Nordic Financial Unions (NFU) recognizes the potential consumer detriment that cross-selling could lead to. Under the heading ‘Behavioral drivers of potential consumer detriment’, item 4.f, we miss a reference also to excessive sales targets as potential causes for sales staff to be incentivized to promote a bundled package. NFU recognizes excessive sales targets as one of the main reasons why sales staff can be incentivized to miss-selling. Instead the staff should be given adequate time and resources to give good advice and information to its customers. The proposed Guideline 10 rightly refers to performance measurements systems which we consider very important. Aggressive sales targets and merit rating systems are counterproductive to customer protection and qualified advice, and they must be avoided in the financial sectors.
Financial institutions must be able to document a clear divide on what is financial advice and what is pure sales. In an ideal world, the remuneration sales have to take departure in consumers’ satisfaction and value creation, not in the numbers of sales.
A related national example is the verdict of the Norwegian Supreme Court in the so-called Røreggen trial where the Norwegian Supreme Court ruled against DNB after giving what the court described as misleading information during an investment sale.
Consumer protection is at centre-stage of the regulation of the financial market and of the supervision of various providers of financial services such as banks, insurance companies and investment firms. This is in the best interest of consumers and the financial industry as a whole. Consumers must to be well protected when purchasing or selling financial products and property, and to be able to base their decisions on good information and impartial advice.
The investment products that are being offered need to be transparent and combined with the notion that the financial advisor has the costumer’s best interests at heart.This means that there must be adequate training for employees in order to understand the potential pit falls of risky products. This is also something the employers must be able to provide to their employees. This will be in the best interest of all parties.
NFU finds it crucial that customers receive good information on all financial products that they are approached with or show an interest in. This is however dependent on that the financial companies provide employees with adequate time and resources for them to be able to properly inform and advice their clients.
Guideline 6: NFU agrees with the Joint Committee that the customers should receive information also about non-price factors and relevant risks of the products in the bundled packages in a clear and understandable way. To ensure that, employees must be given time and training in order to to give proper and timely information to customers. In terms of tied or bundled packages, it is important that the sales staff understand the different products in the package, their interaction and the relevant risks to give the right information and advice to the customers. As acknowledged under the proposed Guideline 9, it is crucial that employees continuously receive sufficient and in-depth training on the advantages and disadvantages of products.
On another note, further new rules on distribution and selling practices should avoid increasing the administrative burden of individual employees. Further administrative requirements risk decreasing the quality of advice and service to customers.
That the products sold are suitable to the customers is of course key. The employees, sales staff, which are in contact with the customers must therefore be given time and resources to be able to assess the customers’ needs and give proper advice.
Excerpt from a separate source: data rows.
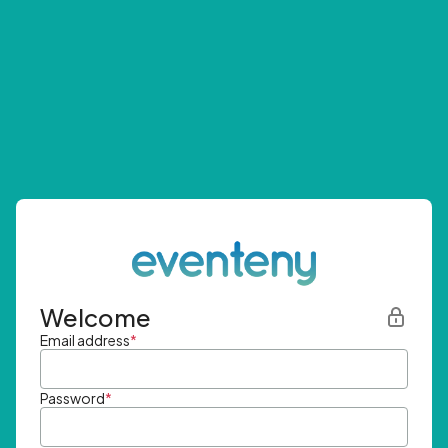
Welcome
Email address
*
Password
*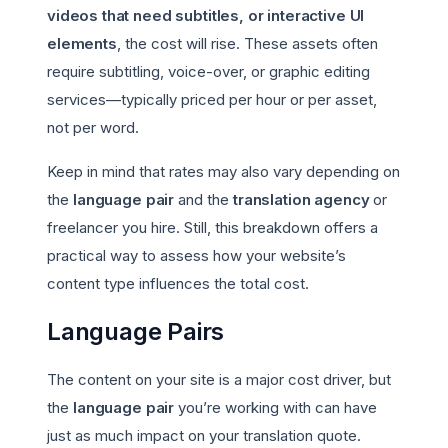
videos that need subtitles, or interactive UI
elements
, the cost will rise. These assets often
require subtitling, voice-over, or graphic editing
services—typically priced per hour or per asset,
not per word.
Keep in mind that rates may also vary depending on
the
language pair
and the
translation agency
or
freelancer you hire. Still, this breakdown offers a
practical way to assess how your website’s
content type influences the total cost.
Language Pairs
The content on your site is a major cost driver, but
the
language pair
you’re working with can have
just as much impact on your translation quote.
It is important that the pressure to sell does not impair on the client’s right to be given accurate information and good advice. Aggressive sales targets and merit rating systems are therefore counterproductive to customer protection.
Another important aspect is how the quality of the information and advice given is closely linked to the issue of training (see more under Q9). The quality of services to the customers depend both of time and resources as well as training offered to employees.
NFU is happy to see the wordings by the Joint Committee under Guidelines 9 and 10 as well as the illustrative examples.
With regards to training under Guideline 9, we support it and find it as a crucial component to customer protection. We would like to emphasize that it is the responsibility of the company to provide time and resources for employees’ competence and professional development. Training should be provided on a continuous basis, in order to ensure that the employees are fully informed of new products and related risks. In terms of tied or bundled packages it is important that the staff is informed of all the products equally.
As recognized in Guideline 10, both remuneration models and sales incentives could lead to conflicts of interest. As the employee can feel pressured to reach his/her targets it is likely that what is sold to customers may not be based on objective and sound advice from the employee. As the illustrative examples also show, there are different types of systems that create sales pressure on employees. There are both the commissions based incentives systems, as well as non-monetary performance measurement systems that instead affect the salary or position of the employee. Both systems can create equal sales pressure on employees which in turn can have a negative impact on customer protection. If an employee fails to meet his/her sales target for the bundled package, the negative effects could not only be connected to monetary commissions or salary but also for example his/her position at the company. That aggressive sales targets are avoided is crucial in order to avoid conflicts of interest. Sustainable finance should be the overall objective of these guidelines.